I am attempting to use idn2 to encode utf-8 domain names as IDNA2008:

$ idn2 é.fr
xn--9ca.fr

Used as a CommandLineTool, the tool fails with utf-8 strings (ok with eg e.fr):

#!/usr/bin/env cwl-runner
cwlVersion: v1.2
class: CommandLineTool
baseCommand: idn2
arguments: ["é.fr"]
inputs: []
outputs: []
INFO [job test.cwl] /tmp/w2iwrcpk$ idn2 \
    é.fr
idn2: toAscii: could not convert string to UTF-8
WARNING [job test.cwl] exited with status: 1

Wrapping idn2 with sh works fine for some reason:

#!/usr/bin/env cwl-runner
cwlVersion: v1.2
class: CommandLineTool
baseCommand: sh
arguments: ["-c", "idn2", "é.fr"]
inputs: []
outputs: []

Using it with a container (using DockerRequirement) also works fine.
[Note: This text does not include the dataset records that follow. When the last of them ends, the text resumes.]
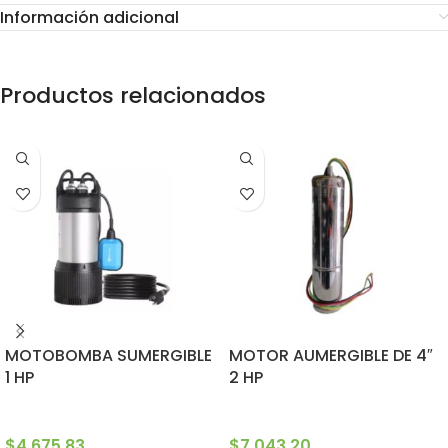
Información adicional
Productos relacionados
MOTOBOMBA SUMERGIBLE
MOTOR AUMERGIBLE DE 4″
1 HP
2 HP
$
4,675.83
$
7,043.20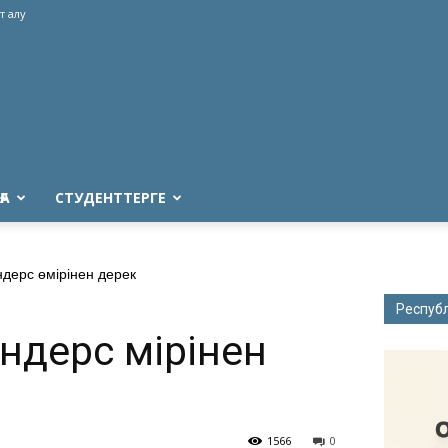
т алу
ҒА
СТУДЕНТТЕРГЕ
дерс өмірінен дерек
Респуб
дерс өмірінен
1566
0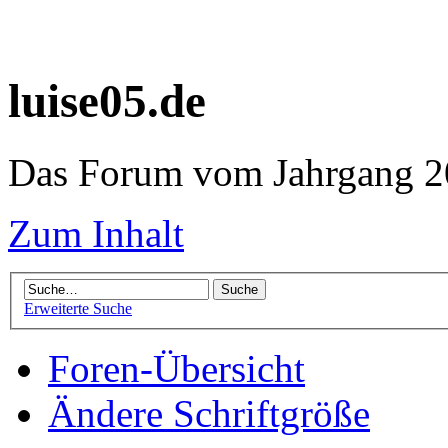
luise05.de
Das Forum vom Jahrgang 20
Zum Inhalt
Erweiterte Suche
Foren-Übersicht
Ändere Schriftgröße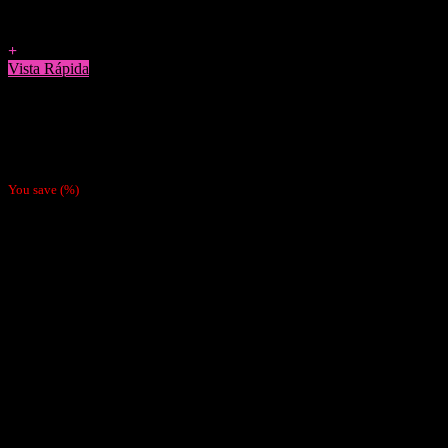
Agregar a Favoritos
+
Vista Rápida
Cigarreras
Cigarrera Metálica Tornasol Cuadrada
$
6.990
You save
(
%)
Nosotras
Nosotras
Nuestras Políticas
Como Pagar
Despachos
Contacto
Cliente
Tienda
Mi cuenta
Carrito
Finalizar compra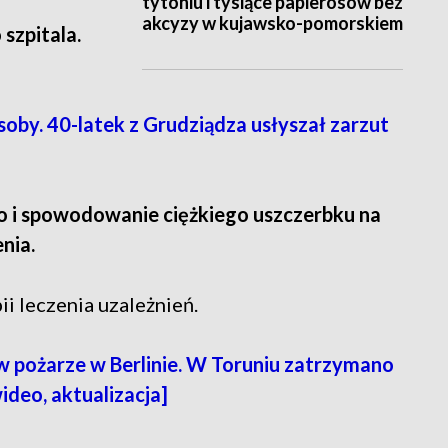
tytoniu i tysiące papierosów bez
akcyzy w kujawsko-pomorskiem
 szpitala.
by. 40-latek z Grudziądza usłyszał zarzut
 i spowodowanie ciężkiego uszczerbku na
nia.
i leczenia uzależnień.
 pożarze w Berlinie. W Toruniu zatrzymano
ideo, aktualizacja]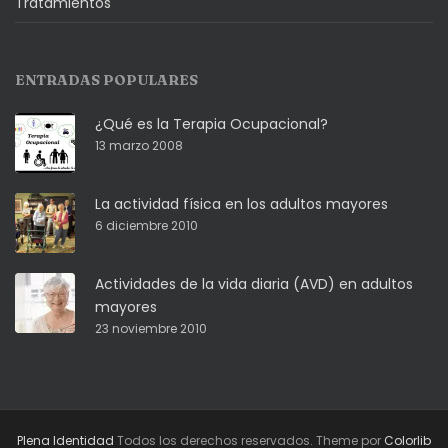
Tratamientos
ENTRADAS POPULARES
¿Qué es la Terapia Ocupacional?
13 marzo 2008
La actividad física en los adultos mayores
6 diciembre 2010
Actividades de la vida diaria (AVD) en adultos
mayores
23 noviembre 2010
Plena Identidad
Todos los derechos reservados. Theme por
Colorlib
This behavior is unexpected. Am I missing something? I use cwltool. Should I open an issue?

Thanks,
Louis

Hello and welcome, Louis! Thank you for asking your great question.

Looking at the idn2 manual online (or the manual page via man idn2) we learn that

All strings are expected to be encoded in the preferred charset used by your locale

https://www.gnu.org/software/libidn/libidn2/manual/libidn2.html#Invoking-idn2

In POSIX/Linux systems, the locale is communicated via environment variables that start with LC_, like LC_ALL: https://en.wikipedia.org/wiki/Locale_(computer_software)#POSIX_platforms

For CWL, there are very few environment variables set by default: https://www.commonwl.org/v1.2/CommandLineTool.html#Runtime_environment

When idn2 is invoked inside a shell, then that shell will likely set some locale environment variables, which is why sh -c idn2 worked.

When idn2 is run using a software container in a CWL context, then the CWL runner will only override a few environment variables set by the container. So perhaps the container you used set LC_ALL or similar.

To run tools like idn2 (that need a locale set) from within CWL without wrapping them in a shell call, then you can use the EnvVarRequirement to set LC_ALL to match your input string encoding. 2.12. Environment Variables — Common Workflow Language User Guide 0.1 documentation

Here is your example using UTF-8 encoding:

#!/usr/bin/env cwl-runner
cwlVersion: v1.2
class: CommandLineTool
requirements:
  EnvVarRequirement:
    envDef:
      LC_ALL: C.UTF-8
baseCommand: idn2
arguments: ["é.fr"]
inputs: []
outputs: []

And the result:

INFO [job discourse-1043.cwl] /tmp/tuyev6mw$ idn2 \
    é.fr
xn--9ca.fr

You can even make the encoding configurable:

#!/usr/bin/env cwl-runner
cwlVersion: v1.2
class: CommandLineTool
inputs:
  domain_name: string
  encoding:
    type: string
    default: C.UTF-8
requirements:
  EnvVarRequirement:
    envDef:
      LC_ALL: $(inputs.encoding)
baseCommand: idn2
arguments: [ $(inputs.domain_name) ]
outputs: []
1 Like

Thank you very much for the detailed answer :smiley:

1 Like